-- Text segment follows --

Battery storage has long been one of the last remaining significant barriers to the widespread adoption of solar energy — and a nimbler, more resilient energy grid. But a number of players are quickly emerging with solutions.
In May, Tesla Energy dominated headlines when it unveiled a new home battery called the “Powerwall,” which can store solar energy and allow customers to cache grid electricity from non-peak periods to use during peak times. For business and utilities, there is a larger version available called the “Powerpack.”
The technology already is proving its viability. Jackson Family Wines — an early strategic collaborator in its development — uses 21 Tesla stationary storage systems at its** Kendall-Jackson winery** and others. The family-owned company expects to save approximately $2 million next year on electricity costs, reducing its electricity bill by nearly 40 percent.
Tesla claims its batteries will cost between $200 and $300 per kilowatt-hour, far less than the $500 average cost of lithium-ion batteries currently on the market.
Although the Powerwall and Powerpack initially will be made in Tesla's Fremont factory, the batteries eventually will be made in the $5 billion “Gigafactory” the company is constructing in Nevada. The massive factory could make or break Tesla’s success at achieving economy of scale for the batteries.
Tesla claims the factory will be able to produce lithium-ion batteries for about $175 per kilowatt hour by 2017.
But is building a mega-factory really the best way to drive down the cost of energy storage? A Cambridge, Massachusetts-based company called 24M Technologies doesn’t think so.

-- Text segment concluded --
-- Information supplied follows --

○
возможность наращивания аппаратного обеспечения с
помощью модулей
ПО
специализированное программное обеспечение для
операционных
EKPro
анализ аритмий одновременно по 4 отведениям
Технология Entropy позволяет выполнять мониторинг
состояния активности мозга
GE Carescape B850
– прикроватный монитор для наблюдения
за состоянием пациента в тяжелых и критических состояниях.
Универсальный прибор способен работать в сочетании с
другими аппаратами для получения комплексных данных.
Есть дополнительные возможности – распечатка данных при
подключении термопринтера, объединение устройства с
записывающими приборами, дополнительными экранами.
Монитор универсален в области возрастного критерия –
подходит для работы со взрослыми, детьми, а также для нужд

-- Information supplied concluded --
-- Information supplied follows --

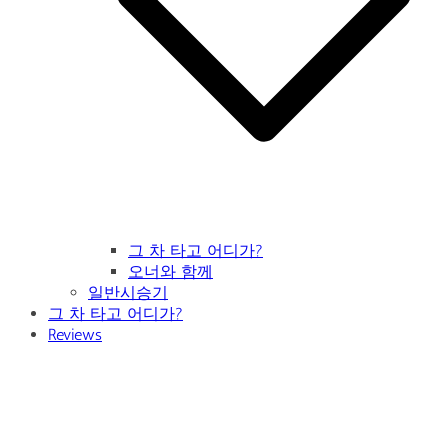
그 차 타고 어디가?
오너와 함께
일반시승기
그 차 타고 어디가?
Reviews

-- Information supplied concluded --

- **Problem to work on**
Pick up the article on solar battery storage where it stops, and continue it from its last sentence.

- **Result of the task**
“Until now, there have really been only two ways to drive down the cost of energy storage — build massive and complex factories to produce lithium-ion batteries in high volumes or pursue entirely new chemistries that may never move from the lab to the commercial floor,” 24M spokesperson James Westhafer told Sustainable Brands. “We decided to work with the world’s preferred energy-storage chemistry and unlock new opportunities for cost reductions both through cell design and manufacturing innovations.”
24M claims to have reinvented the design of the lithium-ion cell, removing more than 80 percent of the inactive materials — which are expensive and contribute to the cost. This cell redesign means the company is able to make cells in a much simpler way — removing steps, equipment and the need for space to house all that equipment.
“The traditional method for making lithium-ion batteries takes days, is capital intensive and must run at high volume to achieve economies of scale,” Westhafer said. “We improve that with a 30 to 50 percent advantage in capital cost per annual kWh output of a factory and in the total capital outlay needed for a plant.”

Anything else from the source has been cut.